In this section, we focus on the influence of network configurations on network performance. Based on the initial network structure, we changed the number of one-dimensional parallel structures or LSTM units in order to observe their effects. As presented in Table 4, when the number of LSTM units is doubled every time from 128 to 512, the principle it follows is that the number of LSTM units (N) is usually half or the same as the kernel width of the previous layer (K). The number of one-dimensional parallel structures is increased from 5 to 11 in an interval of 2.
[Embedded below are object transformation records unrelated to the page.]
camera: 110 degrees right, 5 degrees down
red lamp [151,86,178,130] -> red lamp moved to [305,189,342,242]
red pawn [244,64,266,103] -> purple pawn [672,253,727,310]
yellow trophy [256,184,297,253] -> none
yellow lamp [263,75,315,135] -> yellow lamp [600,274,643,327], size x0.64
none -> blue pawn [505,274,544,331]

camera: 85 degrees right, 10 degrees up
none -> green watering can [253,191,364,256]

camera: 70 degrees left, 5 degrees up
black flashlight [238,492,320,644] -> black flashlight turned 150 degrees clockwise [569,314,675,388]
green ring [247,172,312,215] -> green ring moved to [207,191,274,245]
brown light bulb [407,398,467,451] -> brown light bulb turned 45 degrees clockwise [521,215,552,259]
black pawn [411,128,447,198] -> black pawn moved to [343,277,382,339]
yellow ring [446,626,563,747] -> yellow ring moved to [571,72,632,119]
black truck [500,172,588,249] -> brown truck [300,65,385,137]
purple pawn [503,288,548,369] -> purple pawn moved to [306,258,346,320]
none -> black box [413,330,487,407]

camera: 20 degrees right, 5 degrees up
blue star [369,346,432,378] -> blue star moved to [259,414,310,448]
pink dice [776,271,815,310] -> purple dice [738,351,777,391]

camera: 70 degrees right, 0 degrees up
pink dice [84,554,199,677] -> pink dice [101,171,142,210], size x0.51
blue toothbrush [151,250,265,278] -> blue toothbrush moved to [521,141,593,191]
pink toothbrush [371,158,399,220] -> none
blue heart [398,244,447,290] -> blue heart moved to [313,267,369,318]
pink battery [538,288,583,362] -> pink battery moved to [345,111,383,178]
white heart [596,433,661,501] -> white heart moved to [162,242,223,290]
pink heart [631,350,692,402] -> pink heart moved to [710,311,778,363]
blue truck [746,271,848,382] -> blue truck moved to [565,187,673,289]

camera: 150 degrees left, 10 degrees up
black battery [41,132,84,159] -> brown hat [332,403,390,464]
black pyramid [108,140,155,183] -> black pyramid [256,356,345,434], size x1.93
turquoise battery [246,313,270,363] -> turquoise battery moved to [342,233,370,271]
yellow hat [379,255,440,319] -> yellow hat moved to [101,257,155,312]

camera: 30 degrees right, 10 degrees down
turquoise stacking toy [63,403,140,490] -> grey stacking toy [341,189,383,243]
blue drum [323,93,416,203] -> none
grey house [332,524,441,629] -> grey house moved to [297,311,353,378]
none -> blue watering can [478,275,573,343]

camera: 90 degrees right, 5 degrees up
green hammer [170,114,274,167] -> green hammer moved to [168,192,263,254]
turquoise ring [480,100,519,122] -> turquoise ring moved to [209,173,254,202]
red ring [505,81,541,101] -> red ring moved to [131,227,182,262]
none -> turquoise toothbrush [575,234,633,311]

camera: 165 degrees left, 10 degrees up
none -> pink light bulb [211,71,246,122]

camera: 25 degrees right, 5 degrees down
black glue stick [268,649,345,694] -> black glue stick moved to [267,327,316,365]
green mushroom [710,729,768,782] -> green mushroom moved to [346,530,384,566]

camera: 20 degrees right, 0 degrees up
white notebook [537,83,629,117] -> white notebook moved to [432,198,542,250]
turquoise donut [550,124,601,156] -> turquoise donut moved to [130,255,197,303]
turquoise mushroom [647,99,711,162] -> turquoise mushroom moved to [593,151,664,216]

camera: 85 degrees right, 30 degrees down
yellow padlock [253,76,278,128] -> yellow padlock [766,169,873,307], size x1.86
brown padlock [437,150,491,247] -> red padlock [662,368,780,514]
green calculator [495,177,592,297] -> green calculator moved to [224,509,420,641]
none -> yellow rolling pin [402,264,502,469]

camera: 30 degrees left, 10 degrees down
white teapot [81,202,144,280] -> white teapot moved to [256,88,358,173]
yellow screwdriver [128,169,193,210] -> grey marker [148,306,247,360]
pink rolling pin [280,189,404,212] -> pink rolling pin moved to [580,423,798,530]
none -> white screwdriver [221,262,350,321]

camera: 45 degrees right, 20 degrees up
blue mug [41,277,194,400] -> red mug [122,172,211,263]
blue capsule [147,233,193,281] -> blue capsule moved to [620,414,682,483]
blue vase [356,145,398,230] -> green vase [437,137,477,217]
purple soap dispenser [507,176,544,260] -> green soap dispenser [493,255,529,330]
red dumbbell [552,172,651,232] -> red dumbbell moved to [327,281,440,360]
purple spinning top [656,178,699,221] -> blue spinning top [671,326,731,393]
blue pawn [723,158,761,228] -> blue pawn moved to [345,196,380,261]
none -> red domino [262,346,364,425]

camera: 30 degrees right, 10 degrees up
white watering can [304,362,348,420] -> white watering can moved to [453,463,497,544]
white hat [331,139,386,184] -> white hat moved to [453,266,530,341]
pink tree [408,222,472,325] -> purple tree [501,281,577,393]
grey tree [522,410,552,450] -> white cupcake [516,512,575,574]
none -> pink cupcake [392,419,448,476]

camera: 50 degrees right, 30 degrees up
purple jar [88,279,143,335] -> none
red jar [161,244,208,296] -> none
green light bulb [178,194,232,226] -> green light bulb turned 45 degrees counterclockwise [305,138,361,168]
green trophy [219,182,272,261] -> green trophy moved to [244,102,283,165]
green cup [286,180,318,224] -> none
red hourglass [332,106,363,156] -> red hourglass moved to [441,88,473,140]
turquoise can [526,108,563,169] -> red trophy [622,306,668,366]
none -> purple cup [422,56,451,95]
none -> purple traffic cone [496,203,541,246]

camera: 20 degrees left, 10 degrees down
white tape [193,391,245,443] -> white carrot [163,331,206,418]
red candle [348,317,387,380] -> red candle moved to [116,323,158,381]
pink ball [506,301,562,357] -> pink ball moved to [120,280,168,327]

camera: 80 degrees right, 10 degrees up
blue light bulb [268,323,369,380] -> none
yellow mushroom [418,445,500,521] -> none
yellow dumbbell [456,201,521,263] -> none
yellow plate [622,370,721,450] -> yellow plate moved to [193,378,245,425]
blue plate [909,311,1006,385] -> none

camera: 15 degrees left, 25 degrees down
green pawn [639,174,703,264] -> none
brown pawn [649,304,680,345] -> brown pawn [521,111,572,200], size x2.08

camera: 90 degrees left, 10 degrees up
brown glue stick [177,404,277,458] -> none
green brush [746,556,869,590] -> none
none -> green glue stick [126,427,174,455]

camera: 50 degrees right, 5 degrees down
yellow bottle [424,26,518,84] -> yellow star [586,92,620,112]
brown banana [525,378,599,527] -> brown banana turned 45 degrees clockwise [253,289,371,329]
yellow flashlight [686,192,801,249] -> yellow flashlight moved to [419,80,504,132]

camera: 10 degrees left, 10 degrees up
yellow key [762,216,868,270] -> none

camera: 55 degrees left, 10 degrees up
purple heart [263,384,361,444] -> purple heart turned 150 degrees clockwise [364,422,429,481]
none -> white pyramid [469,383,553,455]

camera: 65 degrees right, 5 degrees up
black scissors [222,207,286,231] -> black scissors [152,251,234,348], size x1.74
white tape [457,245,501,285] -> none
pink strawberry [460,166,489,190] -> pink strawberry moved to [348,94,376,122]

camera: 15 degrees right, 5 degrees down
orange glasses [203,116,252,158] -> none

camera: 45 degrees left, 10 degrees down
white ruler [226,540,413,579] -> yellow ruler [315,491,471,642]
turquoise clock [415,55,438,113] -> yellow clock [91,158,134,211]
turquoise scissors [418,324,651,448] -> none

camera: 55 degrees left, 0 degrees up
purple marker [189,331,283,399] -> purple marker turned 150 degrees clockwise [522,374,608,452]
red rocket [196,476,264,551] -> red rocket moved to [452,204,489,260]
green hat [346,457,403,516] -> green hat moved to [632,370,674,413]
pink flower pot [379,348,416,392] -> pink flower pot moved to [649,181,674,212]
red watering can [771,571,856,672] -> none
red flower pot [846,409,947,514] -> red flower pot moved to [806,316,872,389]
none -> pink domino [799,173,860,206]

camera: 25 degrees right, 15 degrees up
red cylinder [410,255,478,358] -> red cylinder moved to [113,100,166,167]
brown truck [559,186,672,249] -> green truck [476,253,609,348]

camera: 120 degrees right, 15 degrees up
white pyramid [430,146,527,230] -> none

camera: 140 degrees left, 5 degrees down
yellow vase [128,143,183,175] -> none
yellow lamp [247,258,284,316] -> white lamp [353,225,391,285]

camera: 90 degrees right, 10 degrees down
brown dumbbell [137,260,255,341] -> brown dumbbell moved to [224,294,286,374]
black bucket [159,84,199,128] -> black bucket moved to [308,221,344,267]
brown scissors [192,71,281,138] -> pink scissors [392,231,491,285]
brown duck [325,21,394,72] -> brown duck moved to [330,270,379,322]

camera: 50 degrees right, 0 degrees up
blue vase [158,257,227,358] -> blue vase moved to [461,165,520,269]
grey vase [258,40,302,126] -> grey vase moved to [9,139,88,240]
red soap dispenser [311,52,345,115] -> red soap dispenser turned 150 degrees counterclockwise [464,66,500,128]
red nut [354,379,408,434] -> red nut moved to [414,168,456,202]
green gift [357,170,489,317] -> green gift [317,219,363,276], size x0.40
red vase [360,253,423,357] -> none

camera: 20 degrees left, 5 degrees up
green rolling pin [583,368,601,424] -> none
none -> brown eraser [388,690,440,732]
Similarly, we train diverse configured networks under different SNR conditions. The comparison results of the different configured networks are illustrated in Figure 11.

**(a)**

**(b)**

From Figure 11, we can observe that 256 LSTM units display a higher classification accuracy. As far as the parallel structure is concerned, its performance is significantly better when the number reaches 7 or 9. Unfortunately, the error is inevitable owing to the time-frequency spectrograms, which are greatly affected by noise under the condition of low SNR (−10 dB). The recognition accuracy of the network is lower than 0.8, in spite of the network configurations being adjusted.

#### 5. Conclusions

Aiming at the resolution of space target identification in a ballistic missile defense system, we divide space targets into warheads and decoy targets, according to the movement mode. We proposed a new network based on the parallel structure and LSTM units. In practical applications, the network identified by the time-frequency spectrograms is greatly affected by noise. To accurately evaluate the recognition effect of the proposed network, we obtained the recognition accuracy of the network under different SNR conditions. Through comparison, it was found that the recognition accuracy of the proposed network is better than the traditional networks. More importantly, we optimized the network by searching the number of parallel structures or LSTM units.

It is worth noting that the space target recognition in this paper is implemented on the premise that the group target has been separated, that is to say, the process of group target signal separation is ignored. However, the separation of group target signals is a very complex issue, and the result of this step directly affects the effect of the subsequent target recognition. Therefore, the focus of our next research is the separation of the target signals of complex space groups.

#### Data Availability

The data used to support the findings of this study are included within the article.

#### Conflicts of Interest

The authors declare that there are no conflicts of interest.

#### Acknowledgments

This research was funded by the National Natural Science Foundation of China (No. 61701528) and in part by the Natural Science Foundation of Shaanxi Province (No. 2019JQ-497).